Fused the resulting representations into a unified feature vector, which was used by the decoder to generate accurate German sentences.
Reduced model parameters by 30.88% while maintaining 98.19% ROUGE-L and 86.65% BLEU-4, achieving state-of-the-art performance with lower computational cost.
Advisor: Mr. Vineeth Vijayaraghavan, Director - Research and Outreach
Student Researcher
Organization: Sri Sivasubramaniya Nadar College Of Engineering
Location: Chennai, India
Duration: December 2020 - April 2022 (1 Yr 5 Mos)
Posited a novel architecture for Fake News Detection based on Transformer architecture, which considers the title and
content of a news article to determine its integrity.
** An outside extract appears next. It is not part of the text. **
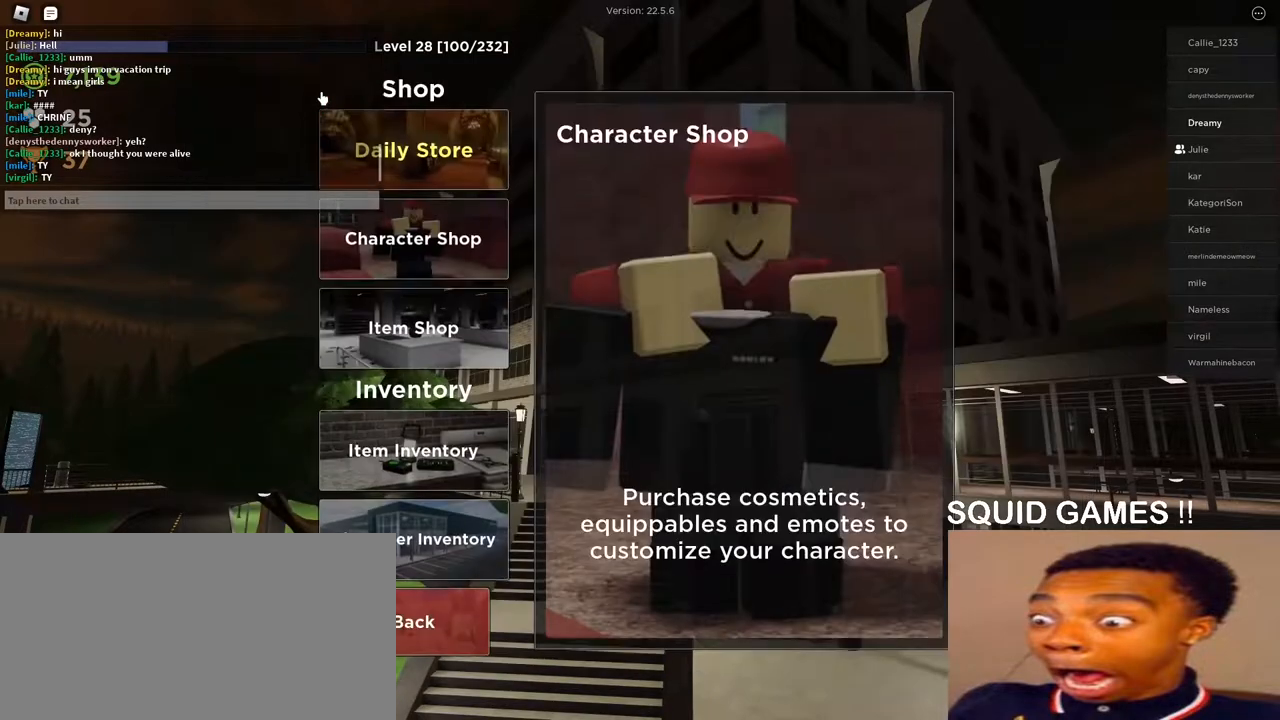
{"keys": [], "mouse": [], "events": [[200, "mouse_left", "up"]]}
Our work performed with an accuracy of 74.0% on a subset of the NELA-GT 2020 dataset. To our knowledge, FakeNews Transformer
is the first published work considering both title and content for evaluating a news article.
Proposed a robust and cost-effective automatic speech recognition model for the Tamil language leveraging Baidu's Deep Speech
architecture. Our work was compared against Google's speech-to-text API, outperforming it by 20%.